Independentemente da desmedida ultrapassagem do teto, são dois grandes equívocos o presidente da República e seu czar econômico acharem que o Congresso aprova essas aberrações com a rapidez desejada e que, em aprovando, conseguem transferir votos com a facilidade imaginada. E as razões que justificam os equívocos são pra lá de conhecidas. A primeira delas é que certamente em algum momento a Justiça Eleitoral vai entender as iniciativas como propaganda antecipada. Depois, faz parte do jogo político-econômico a indicação de custeio para os dois benefícios. Por fim, o mais grave é entender como normal a “licença” para gastar acima do permitido pela lei.

Ao defender o estouro do teto de gastos como forma de garantir a implementação de programas sociais do governo, o presidente da República na verdade escancara as portas para os abusos de gatos e ratos. Na patética avaliação de Guedes, é uma decisão política muito complicada entre as tantas difíceis que seu líder é obrigado a tomar para evitar que 17 milhões de famílias brasileiras passem fome. Fosse de coração, a proposta seria uma repentina mudança de rumo, talvez uma belíssima reviravolta na conduta de quem nunca se preocupou com os menos favorecidos. A (des) preocupação ficou absolutamente clara quando o governo foi obrigado a unificar o discurso contra a pandemia e, muito pior, contra a vacinação.

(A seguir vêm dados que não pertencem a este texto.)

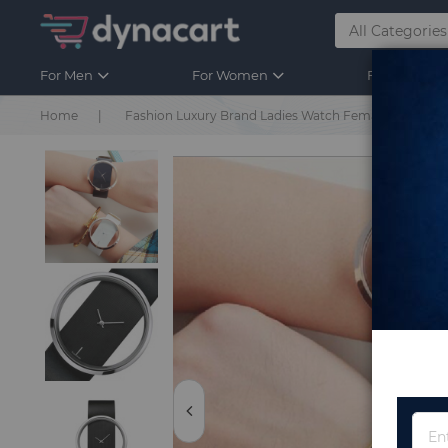
For Men
For Women
For Kids
Home
Fashion Luxury Brand Ladies Watch Female Watch W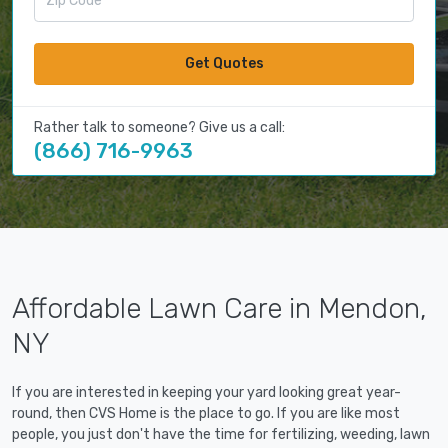
Get Quotes
Rather talk to someone? Give us a call:
(866) 716-9963
Affordable Lawn Care in Mendon,
NY
If you are interested in keeping your yard looking great year-
round, then CVS Home is the place to go. If you are like most
people, you just don't have the time for fertilizing, weeding, lawn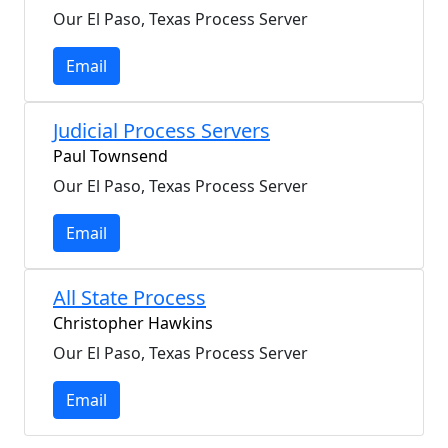
Our El Paso, Texas Process Server
Email
Judicial Process Servers
Paul Townsend
Our El Paso, Texas Process Server
Email
All State Process
Christopher Hawkins
Our El Paso, Texas Process Server
Email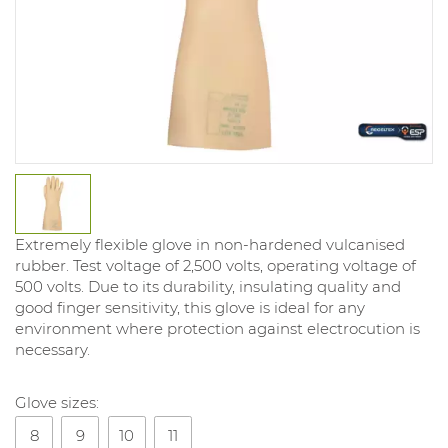
Extremely flexible glove in non-hardened vulcanised
rubber. Test voltage of 2,500 volts, operating voltage of
500 volts. Due to its durability, insulating quality and
good finger sensitivity, this glove is ideal for any
environment where protection against electrocution is
necessary.
Glove sizes:
8
9
10
11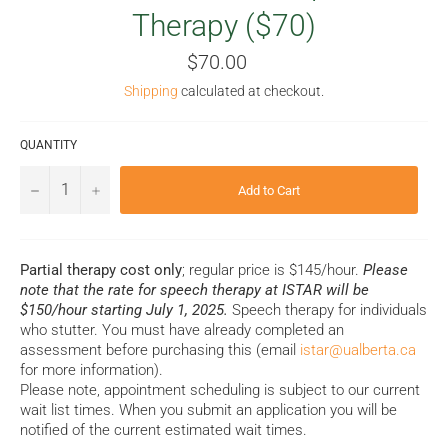
Therapy ($70)
Regular
$70.00
price
Shipping
calculated at checkout.
QUANTITY
−
+
Add to Cart
Partial therapy cost only
; regular price is $145/hour.
Please
note that the rate for speech therapy at ISTAR will be
$150/hour starting July 1, 2025.
Speech therapy for individuals
who stutter. You must have already completed an
assessment before purchasing this (email
istar@ualberta.ca
for more information).
Please note, appointment scheduling is subject to our current
wait list times. When you submit an application you will be
notified of the current estimated wait times.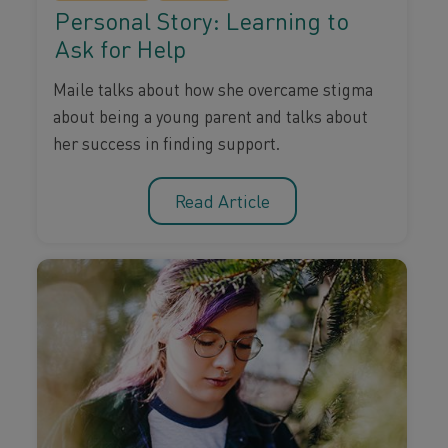
Personal Story: Learning to
Ask for Help
Maile talks about how she overcame stigma
about being a young parent and talks about
her success in finding support.
Read Article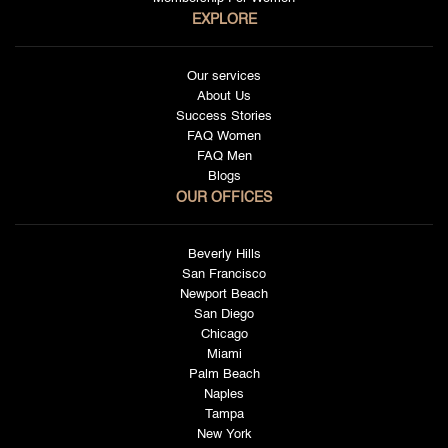
EXPLORE
Our services
About Us
Success Stories
FAQ Women
FAQ Men
Blogs
OUR OFFICES
Beverly Hills
San Francisco
Newport Beach
San Diego
Chicago
Miami
Palm Beach
Naples
Tampa
New York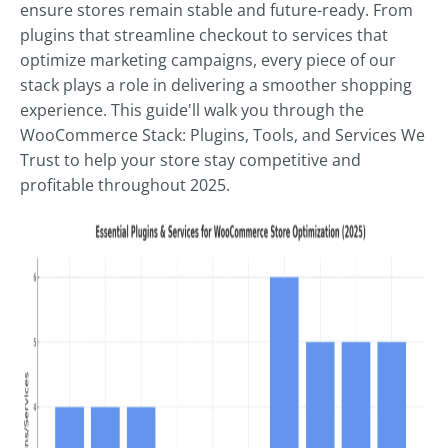
ensure stores remain stable and future-ready. From
plugins that streamline checkout to services that
optimize marketing campaigns, every piece of our
stack plays a role in delivering a smoother shopping
experience. This guide'll walk you through the
WooCommerce Stack: Plugins, Tools, and Services We
Trust to help your store stay competitive and
profitable throughout 2025.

À época, avaliaram como desnecessário gastar com uma “gripezinha” que poderia alcançar, no máximo, meia dúzia de “maricas”. Infelizmente, já matou 606 mil brasileiros. Como evitar que os menos fanáticos não tenham certeza de que Bolsonaro e Paulo Guedes fazem pouco caso da inteligência da maioria? Difícil, pois é fácil lembrar que a fome bate à porta desses 17 milhões de patrícios há quase dois anos, mais precisamente desde a pandemia negada à exaustão pelo governo. Mais infantil do que a mentira deslavada é a prosaica tentativa do próprio presidente de escantear o populismo das medidas e não assumir que os programas sociais são sua derradeira chance de buscar a reeleição.

Usando justificativa textual do ocupante do Palácio do Planalto e do comandante da nau econômica, não há dúvida de que é obrigação do Poder Executivo cuidar dos mais vulneráveis, sobretudo num momento de grave crise por conta da Covid. Baseado no antigo discurso de que o vírus era uma invenção chinesa e o caos havia sido gerado pelo Supremo Tribunal, governadores e prefeitos, cansativo demais saber o que mudou na cabeça do rei e do seu eunuco desde março de 2020, quando a crise se instalou exatamente com a descoberta do vírus. Os tempos são de redenção ou de certeza de que o Brasil é um país de ficção? Ou das verdades convenientes? Quem sabe da mentirada de mentirinha. O resumo da ópera é que, para Jair Messias e Paulo Guedes, mentira pouca é bobagem.

Tudo isso explica os dois pesos da conduta do titular da pasta da Economia. Ele é o mesmo ministro que, em outubro do ano passado, quando já se discutia o financiamento do novo programa social do governo, disse que furar o teto de gastos para ganhar eleições seria uma irresponsabilidade com as futuras gerações. E hoje? Guedes não disse, mas a possibilidade concreta de ficar sem emprego e sem prestígio me faz crer que sua tese atual tem tudo a ver com o que vivemos: as novas e futuras gerações que se danem. A vontade era usar aquele verbo proibido. Usei este para não sofrer censura do recém-beatificado editor.